Yeni Doğu Akdeniz gerçekliği
İsrail’in Kıbrıs’a füze konuşlandırması, basit “meydan okuma” anlatılarını aşmakta. Enerji politikalarını, evrilen bölgesel ittifakları, AB-Türkiye ilişkilerini ve ekonomik pragmatizmi içeren çok boyutlu bir denklemi temsil ediyor.
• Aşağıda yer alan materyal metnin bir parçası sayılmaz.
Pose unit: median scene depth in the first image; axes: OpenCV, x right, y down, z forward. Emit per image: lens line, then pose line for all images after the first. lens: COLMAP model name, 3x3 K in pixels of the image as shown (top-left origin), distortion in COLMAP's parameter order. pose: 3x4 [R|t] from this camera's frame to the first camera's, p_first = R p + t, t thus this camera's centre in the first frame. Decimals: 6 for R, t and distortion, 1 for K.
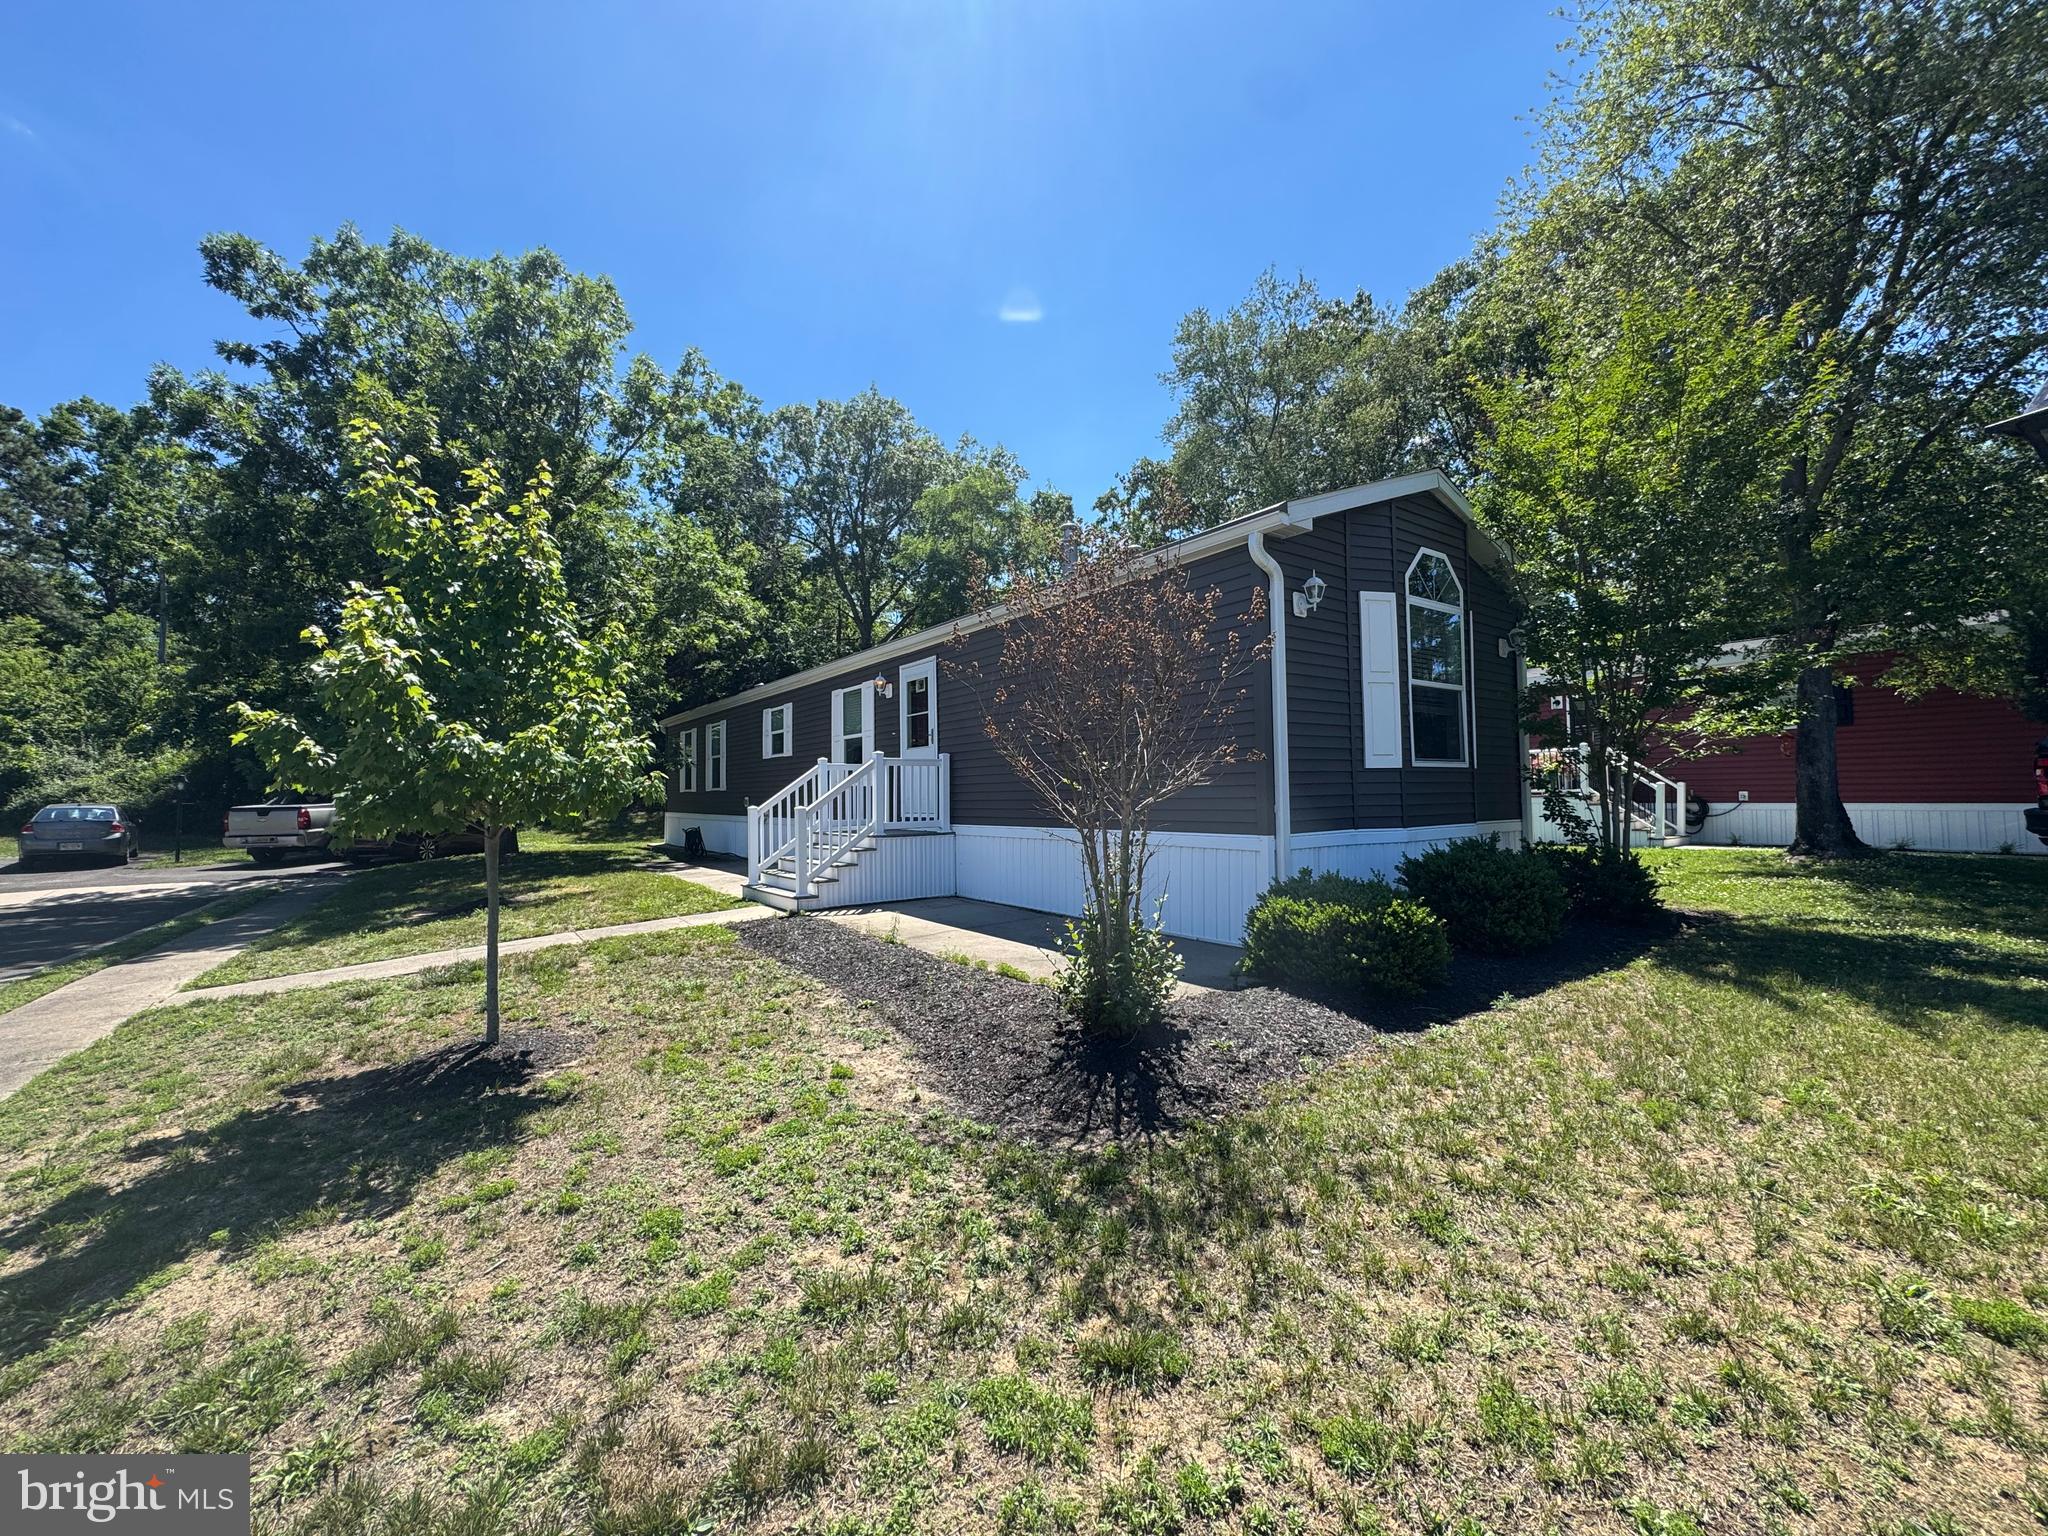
lens RADIAL K [[814.0, 0, 1015.0], [0, 814.0, 764.0], [0, 0, 1]] dist [-0.005269, 0.000905]
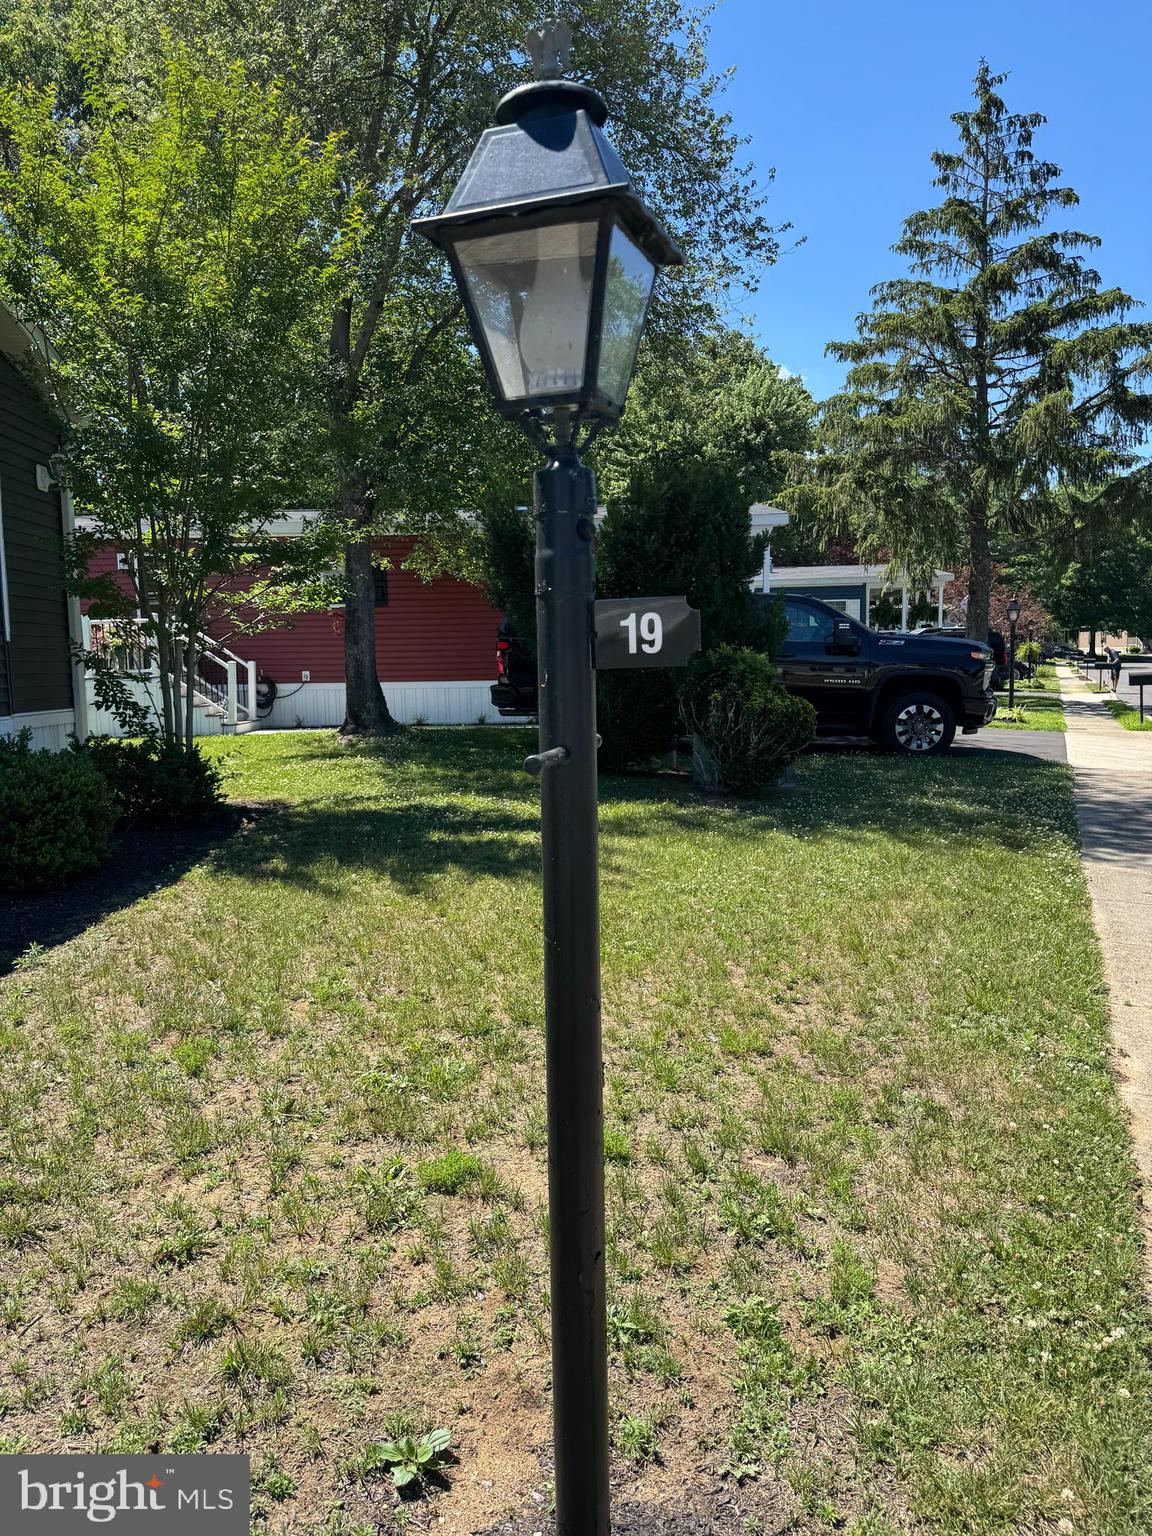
lens RADIAL K [[1078.6, 0, 578.0], [0, 1078.6, 771.8], [0, 0, 1]] dist [-0.044658, -0.005279]
pose [[0.563152, -0.079979, 0.822474, 0.070944], [-0.023381, 0.993365, 0.112606, 0.003209], [-0.826023, -0.082644, 0.557545, 0.043323]]
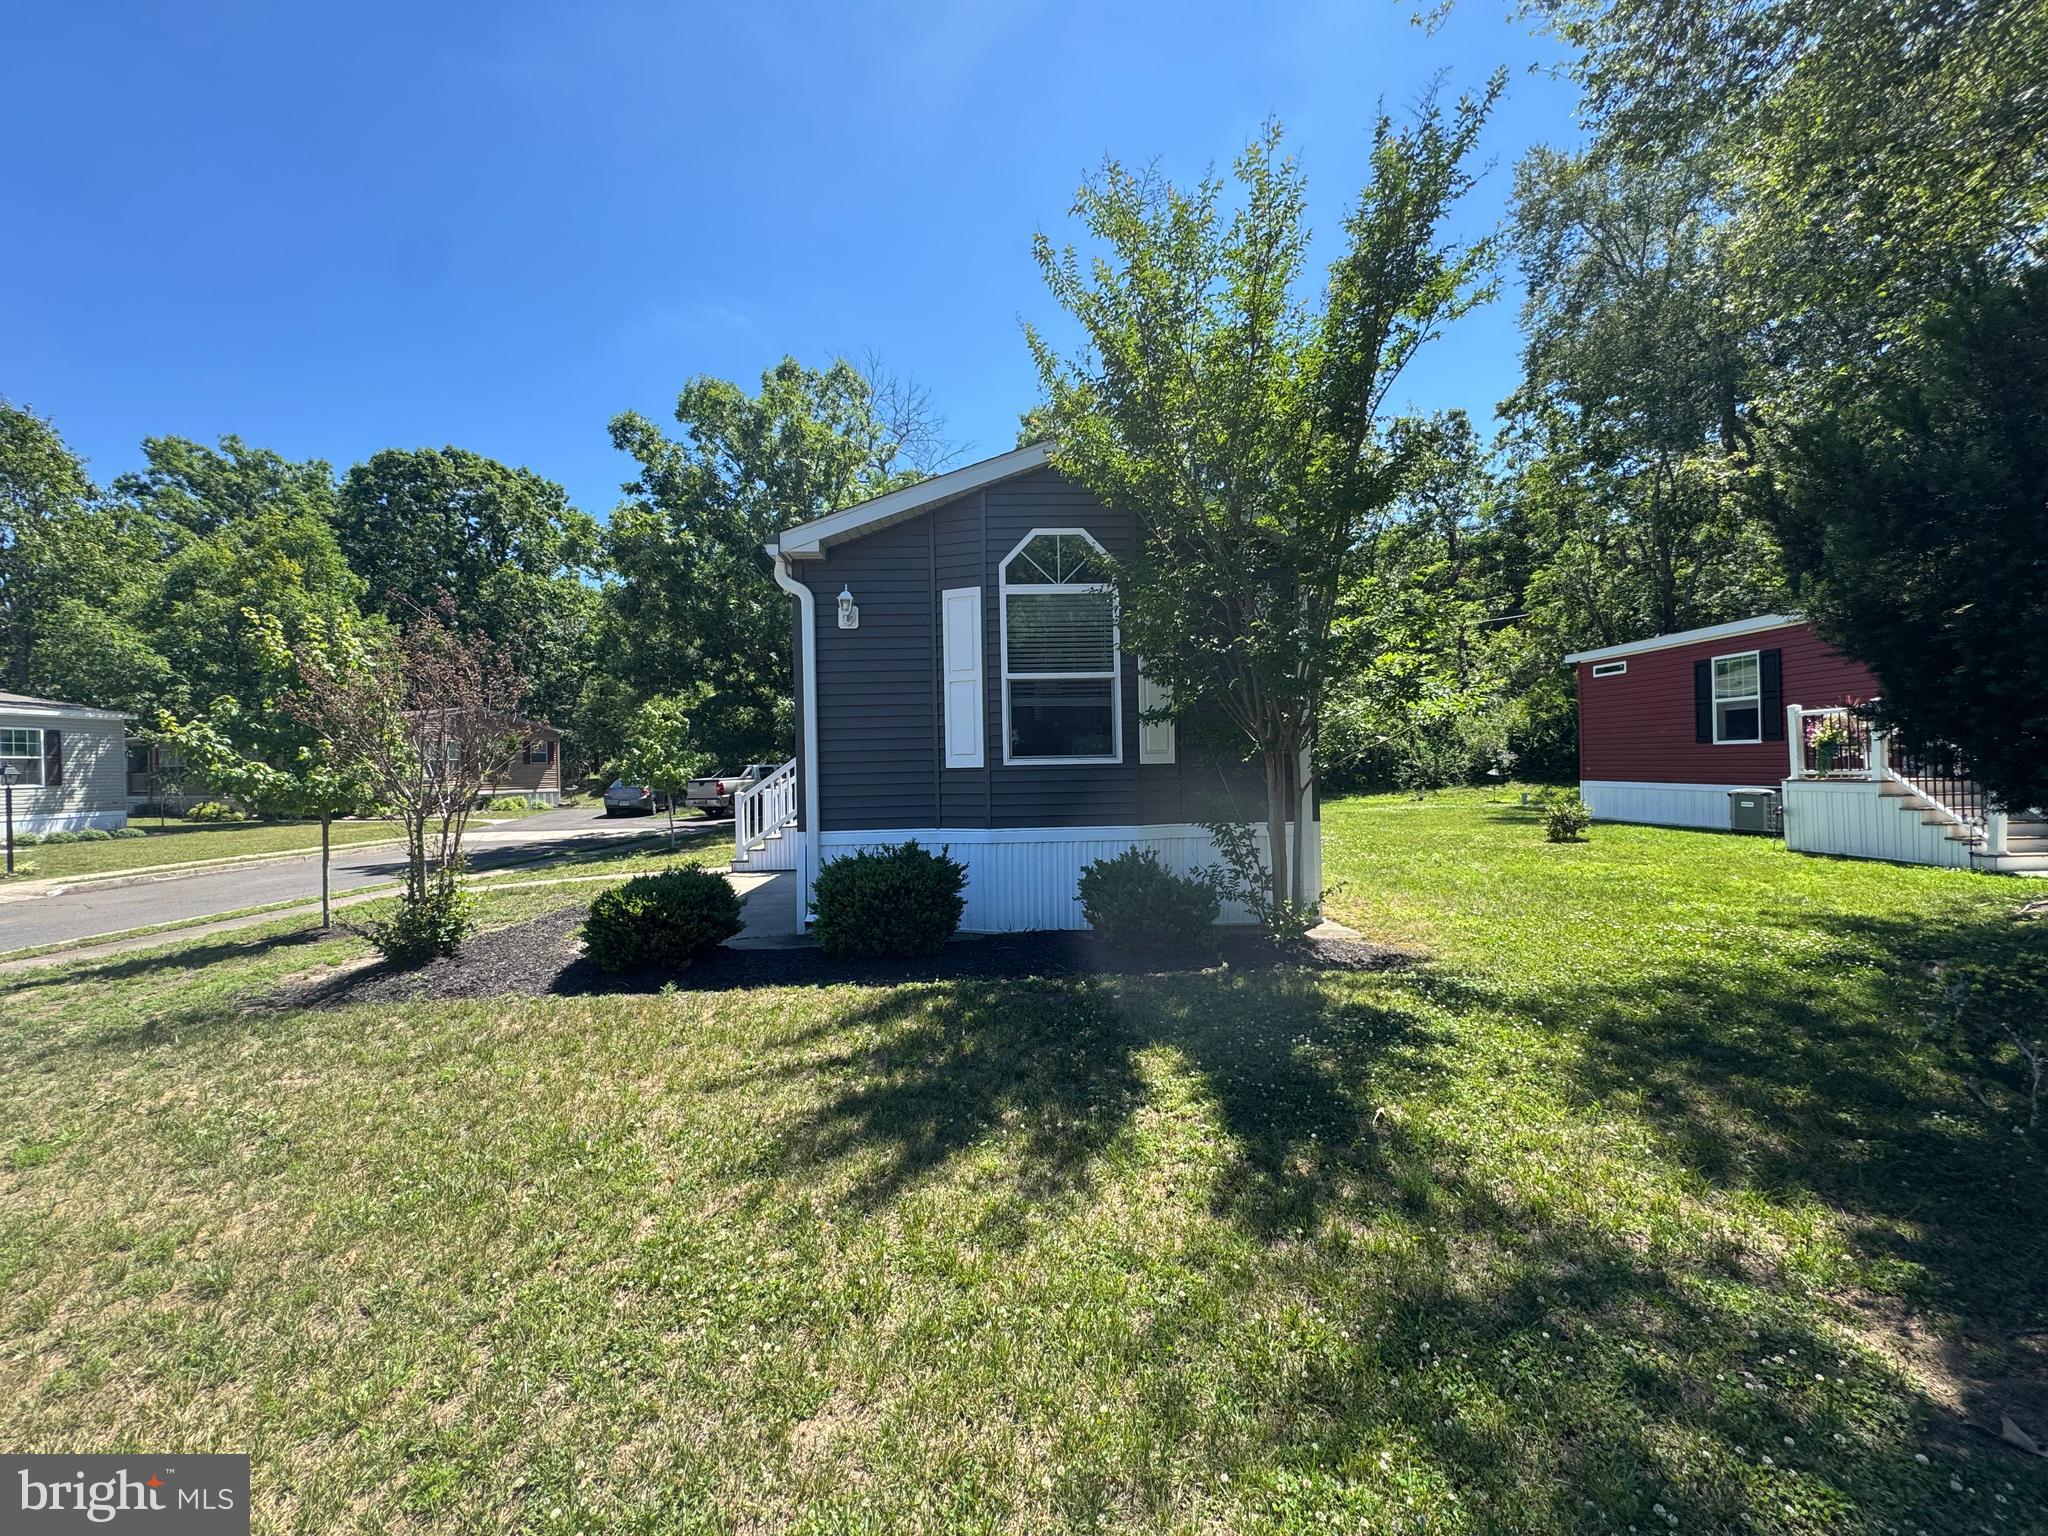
lens RADIAL K [[814.0, 0, 1028.7], [0, 814.0, 763.2], [0, 0, 1]] dist [-0.005269, 0.000905]
pose [[0.832147, -0.005029, -0.554532, 1.478134], [0.028995, 0.998986, 0.034451, -0.045041], [0.553796, -0.044747, 0.831449, 0.296669]]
Türkiye’nin stratejik sessizliği diplomatik zayıflık olarak değil, hesaplanmış realpolitik olarak yorumlanmalıdır.
İsrail’in Kıbrıs ile savunma iş birliği yalnızca Ada’nın güvenlik mimarisini değil, tüm Doğu Akdeniz’in stratejik dengesini yeniden şekillendiriyor. Bu yeni normalde, jeopolitik gerçekçilik ideolojik pozisyonların önüne geçerken, ulusal çıkarların tanımı ekonomik fırsatlar ve stratejik ortaklıklar ışığında yeniden tanımlanıyor.
Kıbrıs’ın Doğu Akdeniz jeopolitiğindeki merkezi konumu, hem enerji kaynakları hem de coğrafi konumu nedeniyle onu bölgesel güç mücadelesinin odak noktası haline getiriyor. İsrail’in Ada üzerindeki askeri varlığı, yalnızca ikili ilişkileri değil aynı zamanda Türkiye, Yunanistan, Mısır ve diğer Akdeniz aktörleri arasındaki daha geniş güç dinamiklerini de etkiliyor. Bu karmaşık etkileşim ağı, çağdaş uluslararası ilişkilerde askeri kabiliyetlerin, ekonomik çıkarların ve diplomatik manevraların nasıl iç içe geçtiğinin çarpıcı bir örneğini sunuyor.
Türkiye’nin tepkisindeki incelikli yaklaşım, 21. yüzyıl jeopolitiğinin giderek daha fazla çok boyutlu hale geldiğine işaret ediyor. Artık tek boyutlu askeri veya diplomatik tepkiler yerine, devletler ekonomik fırsatları, enerji güvenliğini, bölgesel istikrarı ve uluslararası ittifakları aynı anda dengelemek zorunda. Bu karmaşık denklem, geleneksel ulusal güvenlik anlayışlarının yeniden düşünülmesini gerektiriyor.
Doğu Akdeniz’deki bu gelişmeler, küresel jeopolitiğin daha geniş bir modelinin parçası olarak görülebilir: Ekonomik bağlantılılığın askeri gerilimleri yönlendirdiği, enerji kaynaklarının stratejik ittifakları şekillendirdiği ve devletlerin çoklu çıkar alanlarında eşzamanlı olarak faaliyet gösterdiği bir dünya. Kıbrıs örneği, modern devletlerin bu karmaşık ortamda nasıl navigasyon yaptığını ve ulusal çıkarlarını çok boyutlu bir şekilde nasıl tanımladığını gösteriyor.
Sonuç olarak, Doğu Akdeniz’deki güç dinamiği basit ikili karşıtlıklardan çok daha karmaşık hale gelmiştir. İsrail’in Kıbrıs’taki askeri varlığı ve Türkiye’nin buna tepkisi, çağdaş uluslararası ilişkilerin çok katmanlı doğasını yansıtıyor. Bu durum, devletlerin artık yalnızca askeri veya diplomatik araçlarla değil, aynı zamanda ekonomik, enerji ve stratejik ortaklık araçlarıyla da hareket ettiği bir jeopolitik ortamı temsil ediyor. Bu yeni gerçeklik, geleneksel güvenlik paradigmalarının yeniden düşünülmesini ve ulusal çıkarların daha nüanslı bir şekilde tanımlanmasını gerektiriyor.